What you return should be the exact lines from the one with "von Mahnungen mit wenigen Mausklicks. Hierbei" to the end of the records below, both included, and no pictures.

Extracted page text data:
****

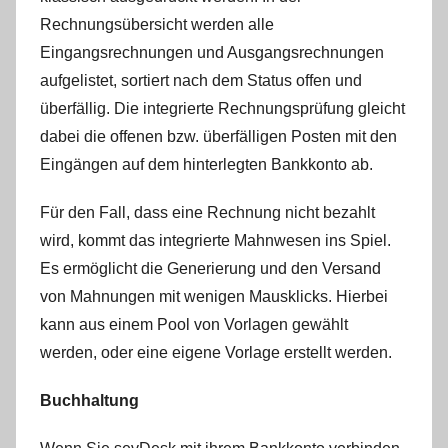
Rechnungsübersicht werden alle
Eingangsrechnungen und Ausgangsrechnungen
aufgelistet, sortiert nach dem Status offen und
überfällig. Die integrierte Rechnungsprüfung gleicht
dabei die offenen bzw. überfälligen Posten mit den
Eingängen auf dem hinterlegten Bankkonto ab.
Für den Fall, dass eine Rechnung nicht bezahlt
wird, kommt das integrierte Mahnwesen ins Spiel.
Es ermöglicht die Generierung und den Versand
von Mahnungen mit wenigen Mausklicks. Hierbei
kann aus einem Pool von Vorlagen gewählt
werden, oder eine eigene Vorlage erstellt werden.
Buchhaltung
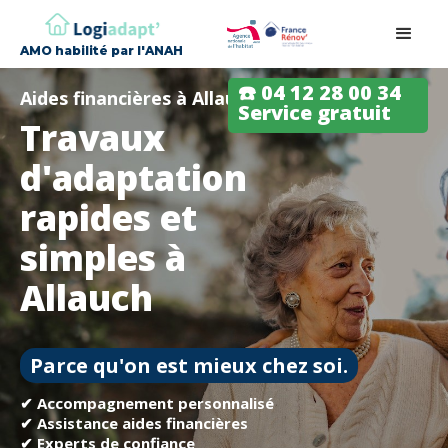
AMO habilité par l'ANAH
☎️ 04 12 28 00 34
Aides financières à Allauch
Service gratuit
Travaux
d'adaptation
rapides et
simples à
Allauch
Parce qu'on est mieux chez soi.
✔ Accompagnement personnalisé
✔ Assistance aides financières
✔ Experts de confiance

****

▸ Answer for this exercise:
von Mahnungen mit wenigen Mausklicks. Hierbei
kann aus einem Pool von Vorlagen gewählt
werden, oder eine eigene Vorlage erstellt werden.
Buchhaltung
AMO habilité par l'ANAH
☎️ 04 12 28 00 34
Aides financières à Allauch
Service gratuit
Travaux
d'adaptation
rapides et
simples à
Allauch
Parce qu'on est mieux chez soi.
✔ Accompagnement personnalisé
✔ Assistance aides financières
✔ Experts de confiance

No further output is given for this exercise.